* EXERCISE PROMPT:
Of all the lines below, return only those starting with the line holding "right shoulder: (529, 295, -2)" and going on through the line holding "right wrist: (531, 279, -16)", exactly as written.

* INFORMATION SHOWN:

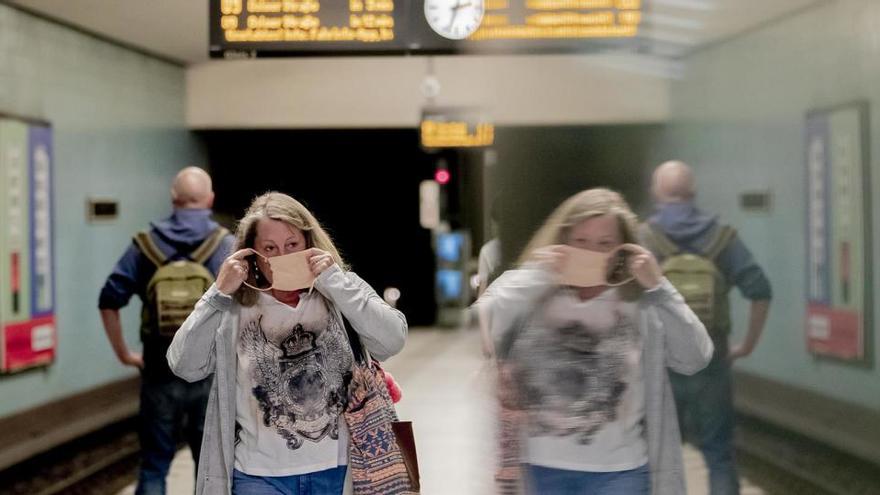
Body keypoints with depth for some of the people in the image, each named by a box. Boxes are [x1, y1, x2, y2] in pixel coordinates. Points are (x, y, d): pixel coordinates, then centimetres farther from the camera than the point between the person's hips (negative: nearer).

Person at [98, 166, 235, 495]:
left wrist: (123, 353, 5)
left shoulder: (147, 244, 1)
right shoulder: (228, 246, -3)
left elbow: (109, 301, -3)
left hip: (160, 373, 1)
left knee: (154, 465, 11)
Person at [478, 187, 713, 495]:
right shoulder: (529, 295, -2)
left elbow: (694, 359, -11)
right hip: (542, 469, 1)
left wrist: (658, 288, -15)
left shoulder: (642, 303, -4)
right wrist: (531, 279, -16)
---
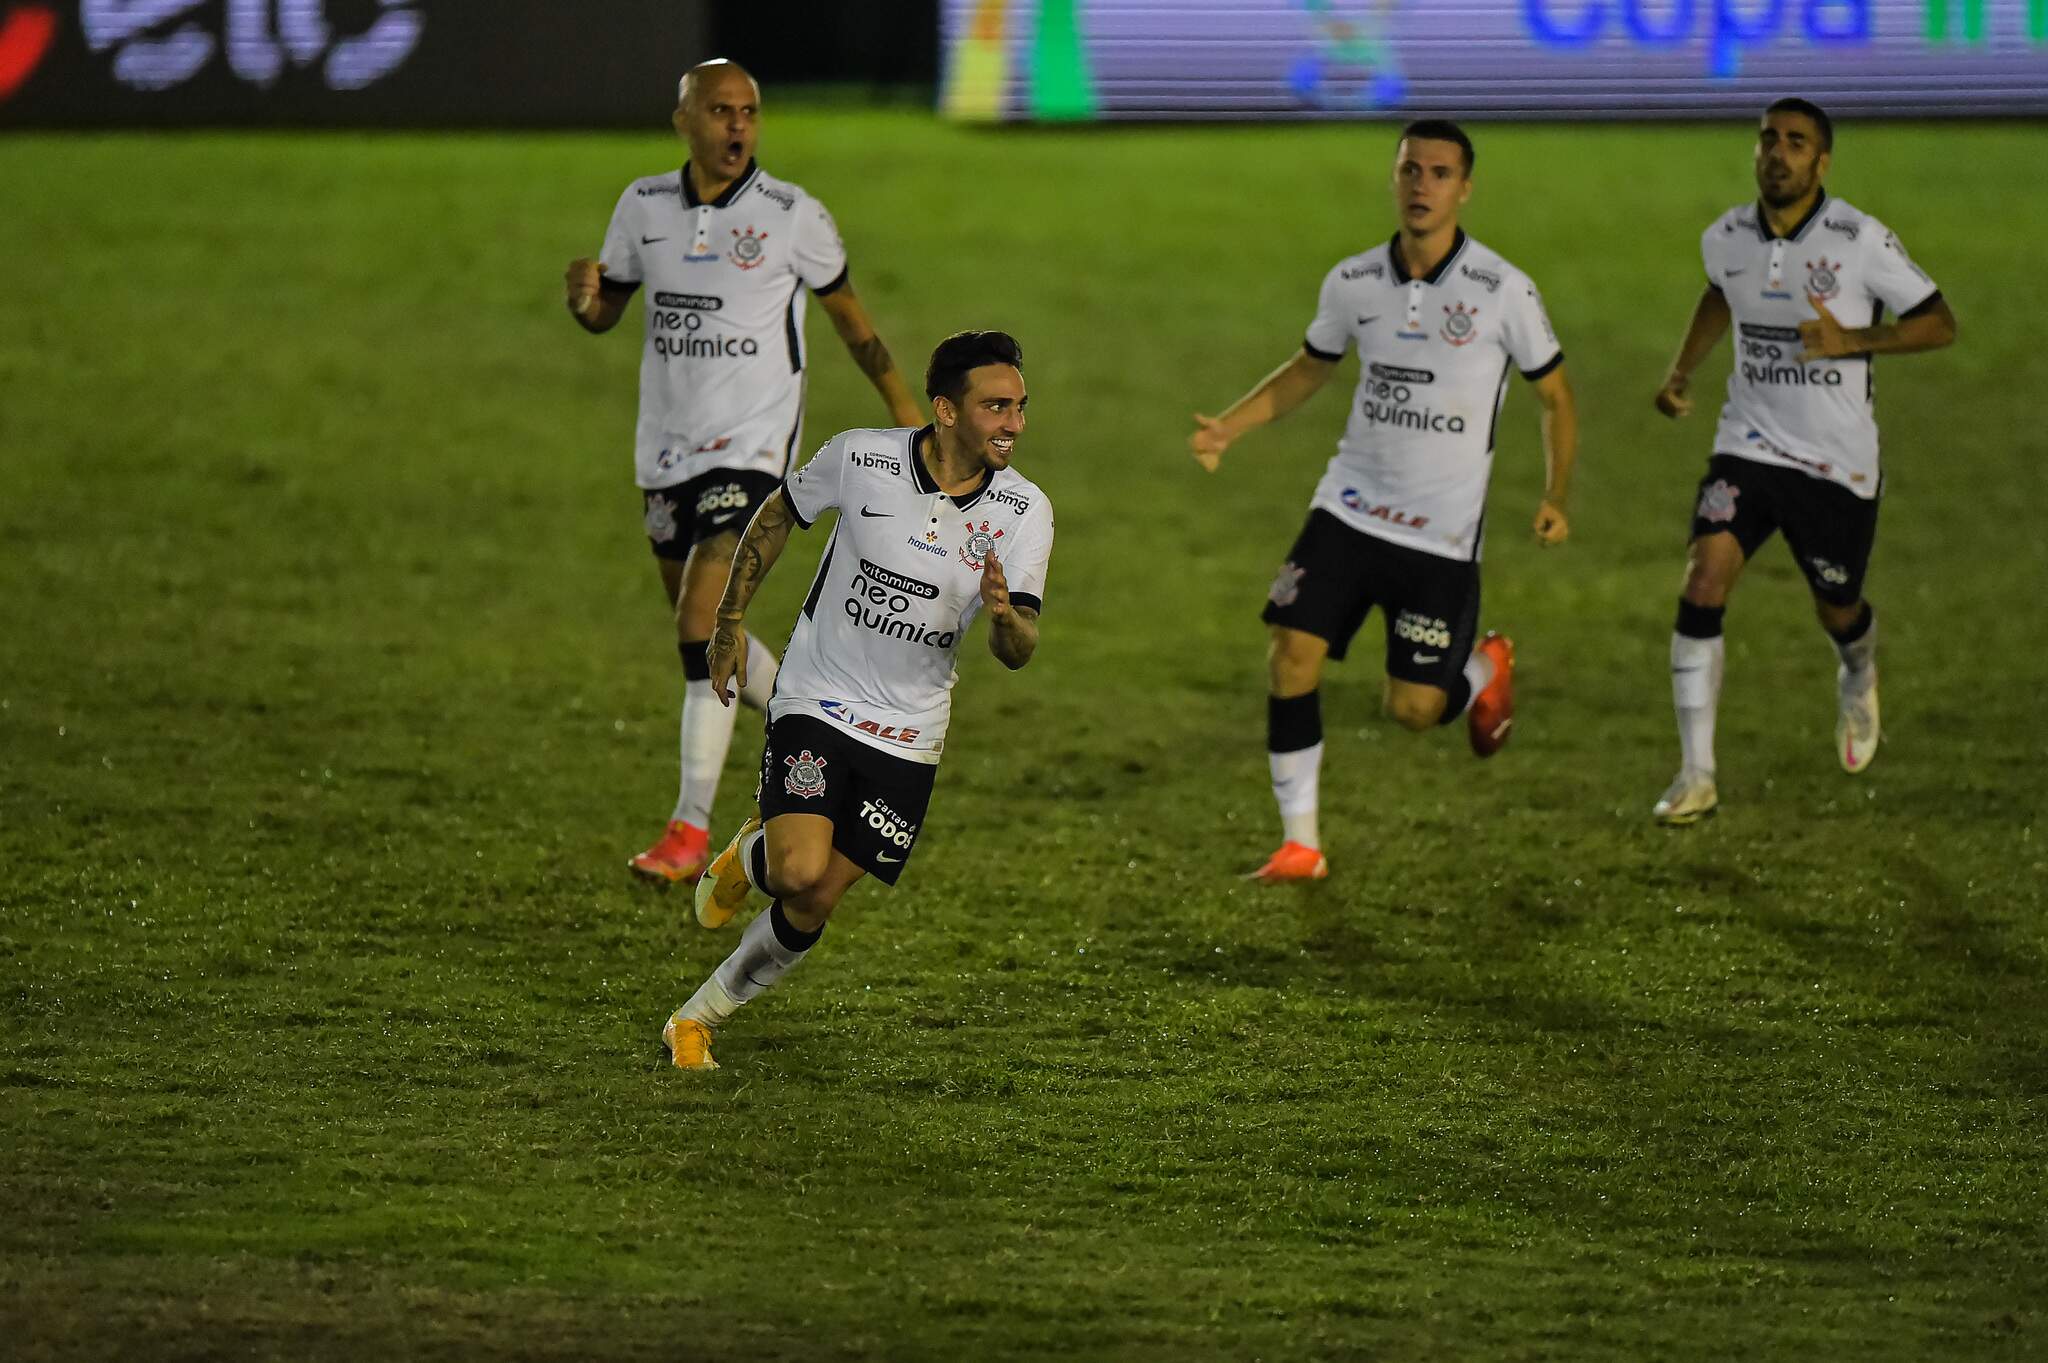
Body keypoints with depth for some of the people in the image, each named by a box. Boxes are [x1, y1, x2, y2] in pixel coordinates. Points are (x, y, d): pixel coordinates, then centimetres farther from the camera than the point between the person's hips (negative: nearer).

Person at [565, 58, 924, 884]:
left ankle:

* TASK ANSWER:
right shoulder: (529, 295, -2)
left elbow: (694, 359, -11)
right hip: (542, 469, 1)
left wrist: (658, 288, -15)
left shoulder: (642, 303, -4)
right wrist: (531, 279, -16)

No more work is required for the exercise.